I'm constantly negotiating between my calm and my ambition. The threat they pose to each other. I think it comes from being privately educated. No satisfaction with what's been done. No sense of achievement. No, "Well done for getting an A," but, "Why didn't you get an A*?"  Which makes rest feel like weakness. Which is a direct route out of the present moment to ingratitude. Which frames life as a race to win, that it's possible to overtake and get ahead. But though I'm critical of productivity and the neo-liberal narratives around it, I do want to produce good creative work. Art, as it's often known. Want to be an artist? Do an art. And, yes, there's this urge that to do it isn't enough, that I must be... exceptional. When what you've been taught makes it difficult to learn, what's the point of that? Tear it all down.

But my art form, in its true form, is on hold, indefinitely. I miss stand-up something fierce. What's the opposite of stage fright? I feel numb without it. I admire those who are trying. Satire is needed more and more but what is anyone doing beyond gawping and repeating what's already been said and done? The people who are supposed to be most qualified? There's a few exceptions, yes. But on the whole, I'm with Seth Simons when he wrote in his article Time, Delayed, "Am I calling for late night to stop being funny and start doing journalism? No, but I am suggesting, maybe, gently, that an across-the-board deemphasis of goofs and bits is more urgent than it may seem. We are marching into the unknown, yet no one can honestly describe where we are now."

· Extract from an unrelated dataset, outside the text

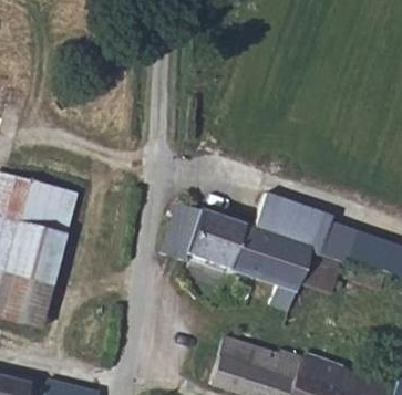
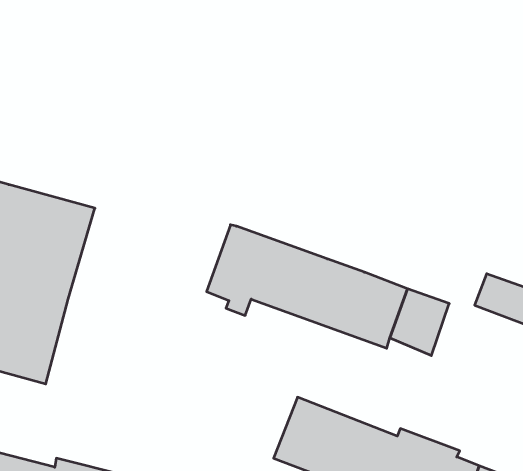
building: [264,194,371,261] -> none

The pressure is on artists to create beauty, resuscitate our collective wills, imagine ways out. That's... a lot to ask. It is anyway. Add the context of a pandemic? Surefire burnout. Give them a break. Find your own reasons to live. Fortunately, there's enough of us types to take shifts. We just need a rota. I'm furloughed from my temp job, on sabbatical from my real work. That's not to say I've become wildly undisciplined. I've ordered a beginner's acrylic paint set. Make something for its own sake. An end in itself. A private view.

Maybe this is all in my head just because I heard Babylon, the early Noughties chart topper from indie ethereal soft boy David Gray, for the first time in actual decades the other day. It's a beautiful song about disorientation. It's also about being alone, taking drugs, channel hopping and finally saying something true, amongst other things. The lyrics are simple but evocative. He knew what he was doing when he gave it that title. It was played a lot when I was starting at secondary school. Things that are popular are sometimes good, who knew?! I had the album White Ladder on CD, what a format that was. Because it was approved by my mum as suitable for car journeys, it got a fair few spins. If I shut my eyes hard enough, I can almost feel myself in the passenger seat, hear her singing, getting the lyrics wrong but the enthusiasm right.

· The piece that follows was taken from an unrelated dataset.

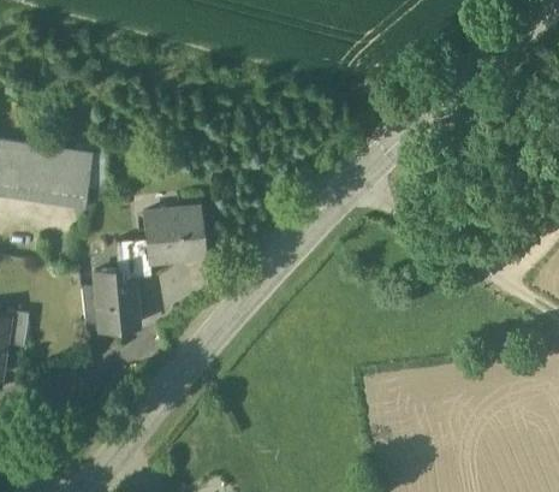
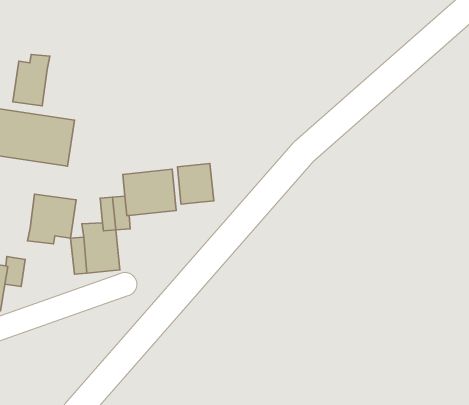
building: none -> [13,54,50,106]
building: none -> [177,163,214,204]
building: none -> [27,194,76,244]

But I can't travel back in time without bringing this all with me. It's not me at ten years old in that seat. She was sad and scared, like I am now, but she had such a set, rigid plan for her life, believed it was all to come. And that was true, then, because she hadn't done much yet. So much was coming. And it still is. But I can't undo it. I can't destroy that tower. 

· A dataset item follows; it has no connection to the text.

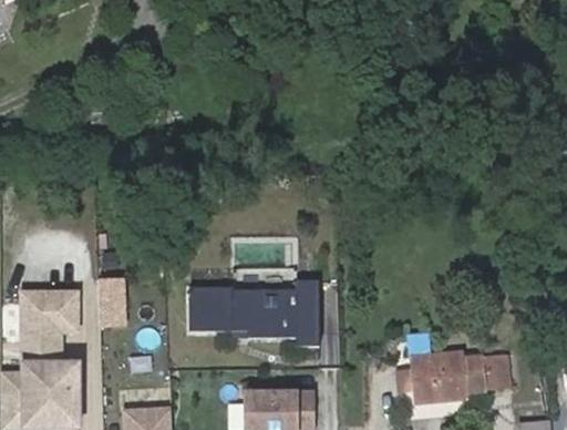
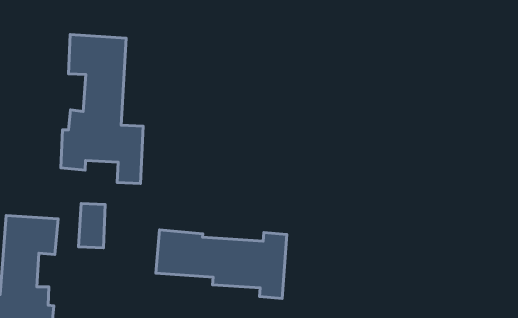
building: none -> [61,34,143,183]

Heath is very dear to me and lives very far away. We haven't been with each other in person since 2016, when we first met. But as I read their words, I feel closer to them than anyone. Maybe that's why I'm going to try to keep writing, even if it's a bit wrong or doesn't come out how I want it to, namely, elegant and precise. Just because it's the closest way to be close where we are now

I re-read Heath's email. I'd overlooked their next sentence about The Tower. "It's a card where you want to pay attention to the others that are pulled alongside."

That's the other thing about tarot. Each card has its own meaning but it really is all about the context. Like a word in a sentence. Like a brick in a tower. Because that's the funny thing.

Destruction and deconstruction look the same until you start putting things back together.